_SUPPLIED MATERIAL:_
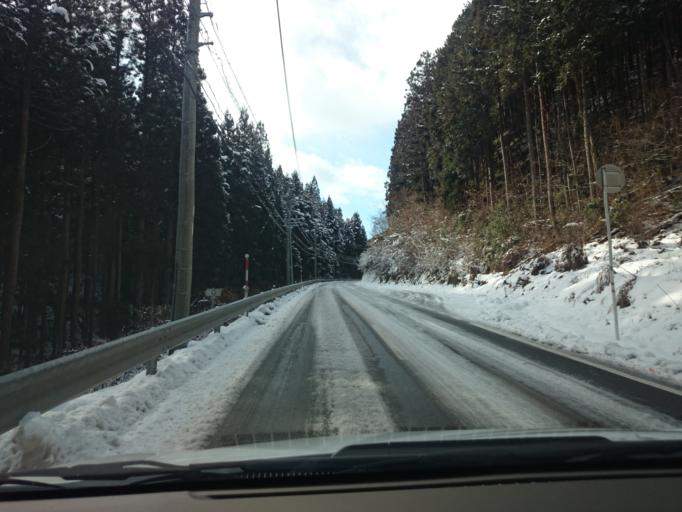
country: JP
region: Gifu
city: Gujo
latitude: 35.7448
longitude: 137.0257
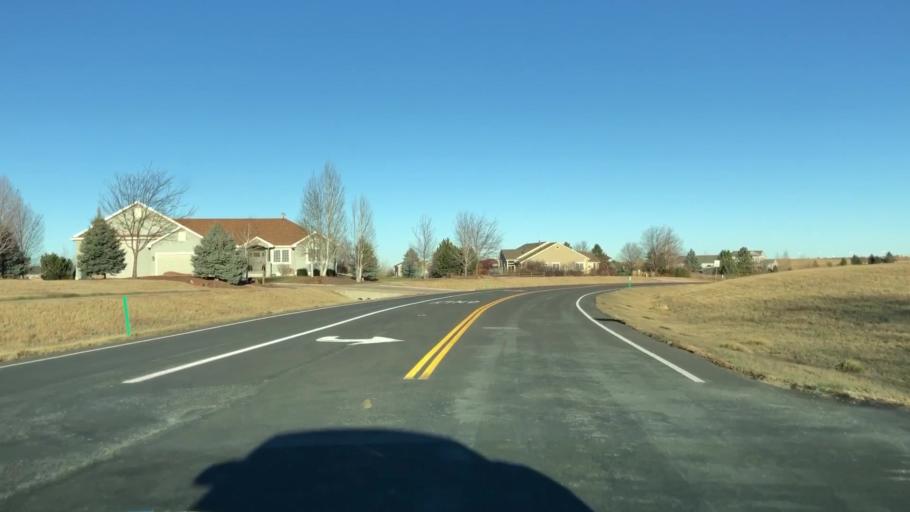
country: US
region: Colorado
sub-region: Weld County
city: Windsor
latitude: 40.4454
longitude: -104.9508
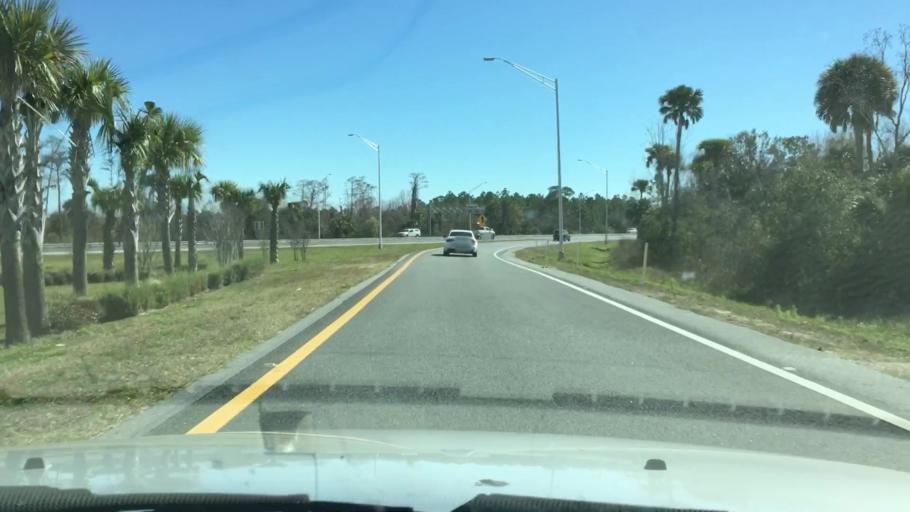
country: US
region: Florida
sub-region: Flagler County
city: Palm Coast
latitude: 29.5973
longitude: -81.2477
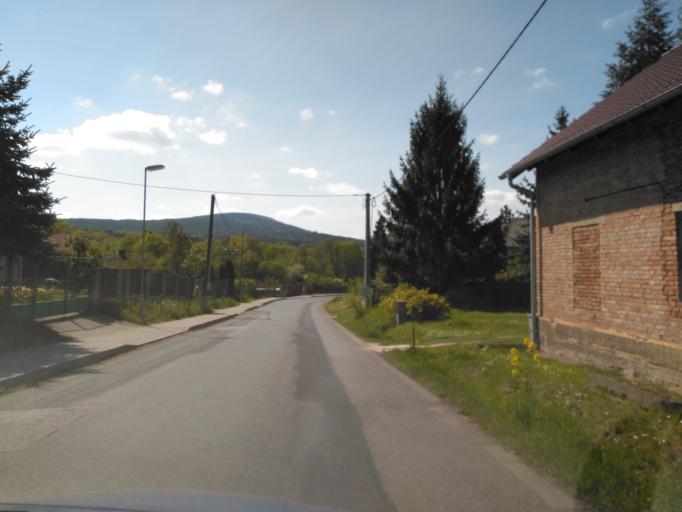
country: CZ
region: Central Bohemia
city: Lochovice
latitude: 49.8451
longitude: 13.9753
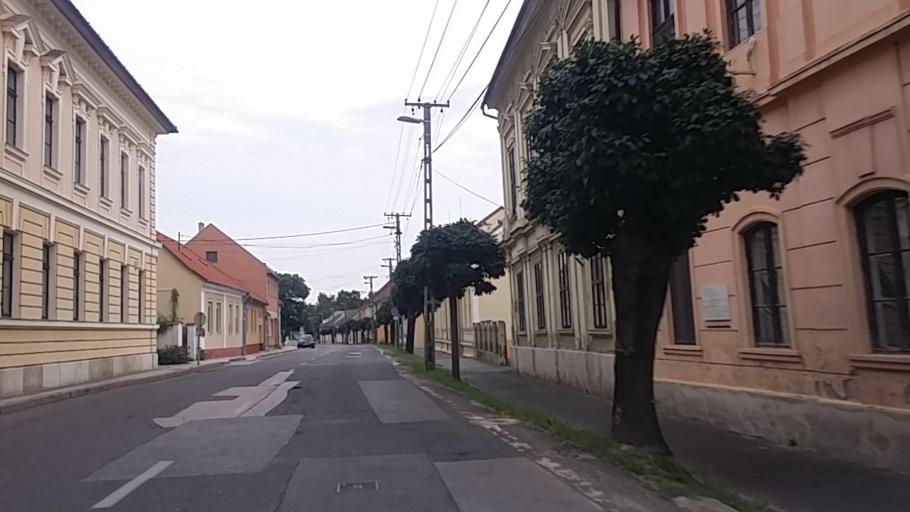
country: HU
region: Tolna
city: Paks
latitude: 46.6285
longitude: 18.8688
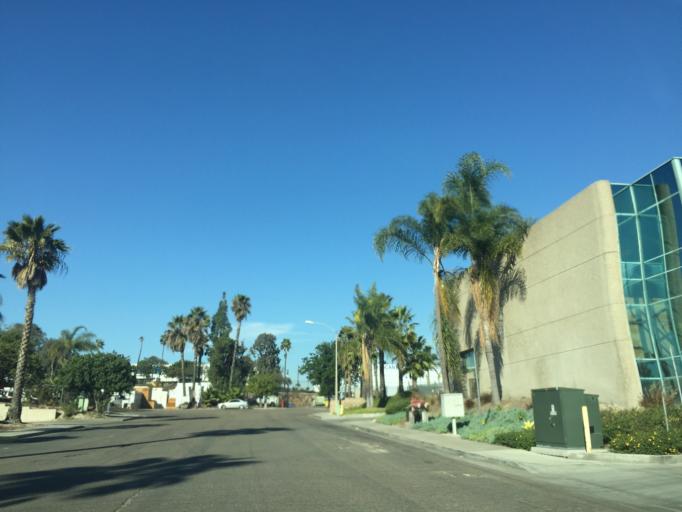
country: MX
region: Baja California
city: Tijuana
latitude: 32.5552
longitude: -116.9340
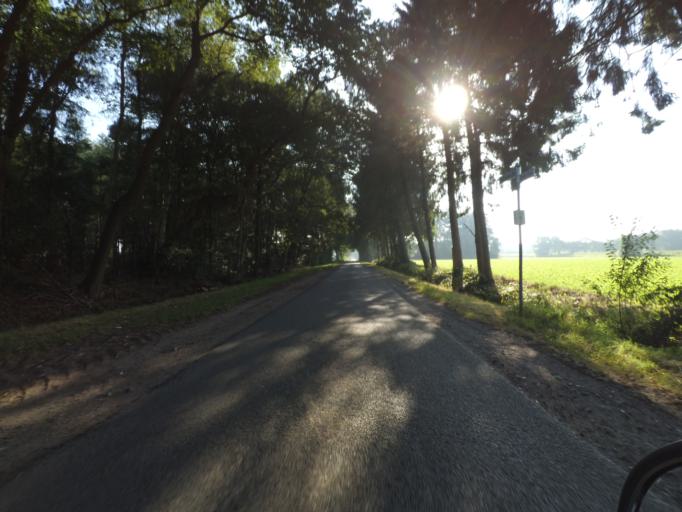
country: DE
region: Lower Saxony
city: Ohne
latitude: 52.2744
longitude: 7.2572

_WORK REQUIRED:_
Pull out every line of the records above that contains the string "region".

_WRITTEN ANSWER:_
region: Gifu
region: Colorado
sub-region: Weld County
region: Florida
sub-region: Flagler County
region: Central Bohemia
region: Tolna
region: Baja California
region: Lower Saxony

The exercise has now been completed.